4 Matching Annotations
  1. Mar 2024
    1. I also did the other analysis regarding the quality of sleep, i'll link the notebook: [(https://www.kaggle.com/code/manuiaccarino/eda-and-predicting-sleep-quality) I was surprised by the predictive ability of a "simple model" without any preprocessing. The data seams to be real (and not syntetic, at least that's what the source of the data say) and nonetheless the data size being small I figure it out that the variables were highly correlated with each other, so either the sleep quality variable was just obtained through a similar algorithms or predicting the quality of sleep can be quite easy with a few relevant variables. Waiting for ur feedback on this one as well. I'm sorry I can't work also on the other dataset but I don't have a lot of time this week and, by a first look, there seams like a lot of work on preprocessing to do there

    2. I just finished to analyze one of the dataset I suggested last week, i'll link the Kaggle notebook: [(https://www.kaggle.com/code/manuiaccarino/interesting-finding-predicting-activity-calories?scriptVersionId=166551904) I made some interesting find while trying to predict the Activity detected by the sportwatch depending by the measured data. I don't want to spoiler anything, I hope you can read the work and provide me a feedback so we can discuss about it . Thank you

    3. The amount of tecnical information such as Brand, info about each sportwear device and so on were a little bit confusing, a lot information came but I managed to understand the key points at least. IT would be interesting to analyze some example data provided by this device to have a clear understand of how it works and how we can use it by a statistical point of view. I'll check online some dataset that may come from the mentioned brand where we can perform a classification task regarding the risk or injury, or other metric depending by type and quality of the data. The sport wear mentioned here seams professional, alias expensive, but if u know some cheap wearable such as a sportwatch who provide either raw or processed data it would be interesting to do some self analysis

    1. Since i already have been reading and searching about Sport Analytics by myself after your seminary I already have a grasp about what it talks about and the problems associate with it. Last year I did an analysis about Napoli winning the championship, trying to understand through data how it happened, I’ll link the github repository here:

      While doing the analysis, the main problem was regarding the data, which are actually almost impossible to find. I was looking for raw data to analyze but you need to pay for that, so the only avaible were on Fbref, the problem was that they were processed data so I have to adapt my question to the answer that the data could give me.
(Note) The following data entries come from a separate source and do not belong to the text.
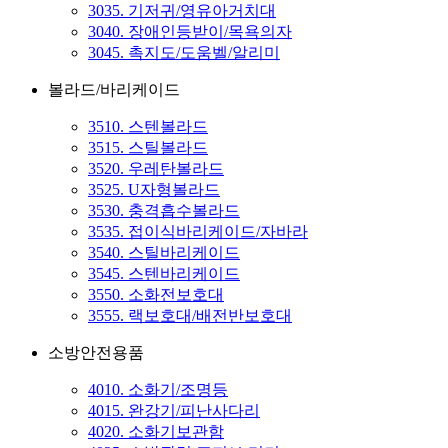
3035. 기저귀/영유아거치대
3040. 장애인등받이/목욕의자
3045. 촉지도/도움벨/알리미
볼라드/바리케이드
3510. 스텐볼라드
3515. 스틸볼라드
3520. 우레탄볼라드
3525. U자형볼라드
3530. 충격흡수볼라드
3535. 접이식바리케이드/자바라
3540. 스틸바리케이드
3545. 스텐바리케이드
3550. 소화전보호대
3555. 랙보호대/배전반보호대
소방안전용품
4010. 소화기/조명등
4015. 완강기/피난사다리
4020. 소화기보관함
      Having to deal with a real problem helped me to understand the issue of working with sport data and how important the quality and the source of the data are, I’d say they are worth 90% of problem, the other 10% are the analyst ability.
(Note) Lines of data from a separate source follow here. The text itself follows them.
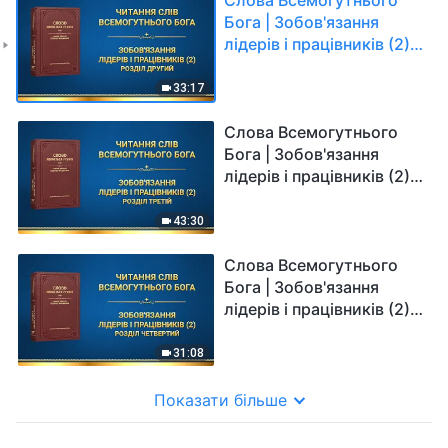
Бога | Зобов'язання
лідерів і працівників (2).
Розділ другий
33:17
Слова Всемогутнього
Бога | Зобов'язання
лідерів і працівників (2).
Розділ третій
43:30
Слова Всемогутнього
Бога | Зобов'язання
лідерів і працівників (2).
Розділ четвертий
31:08
Показати більше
      Talking about that, the paper spent time talking about the possible task an analyst can perform in sport analytics problem. It talk about Machine Learning but we need to be more specific. Expect for an emotion analysis and the injury prediction (which we can be propery labeled so that we can think about it as a proper classification task with Y/N as label or the probability of belonging to a certain class), I can’t imagine a way to use ML techniques into Sport Analytics since, as the paper said, without being able to give a proper label (it tallked about truth) we can’t perform any prevision, and even if we could, there is so much bias (since we should take into consideration a lot variables) that our analysis would be worthless. It’s different regarding the unsupervised learning, where using for instance cluster could give us a lot of information regarding player position and so on but for what I can think and what I understand the role of an analyst would be mostly of a Story teller, trying to explain data in a easy way to coach and manager to take data-based decisions.

      Regarding the use of metric to give like an overall score to a player, I agree with the paper with the problems you can find to determine a balanced score, I would say soccer remind me a lot of Poker, where we have incomplete information and taking decisions based on what we have can be extremely hard, the use of the formula provided on the first video presentation of the course regarding the Basketball can’t be use in soccer because a lot more variables come into play.

      A last consideration I would like to do is about the tracking system, regarding player positioning and so on. All the provided examples have their own weaknesses and strengths but I think the paper didn’t talk about the use of ray-casts. During my exchange year I did a paper regarding the use of Reinforcement Learning to train football players bot (like the one we have on fifa when we play against the computer). I trained the model though Unity, I game developer application and to let the player know about the space and their surroundings it use this ray-casts system. A photo of how it works it’s implemented below

      I don’t know if a similar method already exists but would be a lot cheaper and easier by a computational level to gather info from a football match. The object can be detected through similar device as GPS but lighter and easier to program. If not, after match a simple computer vision algorithm can add the information from the ray-casts to the player position to gather all the required information.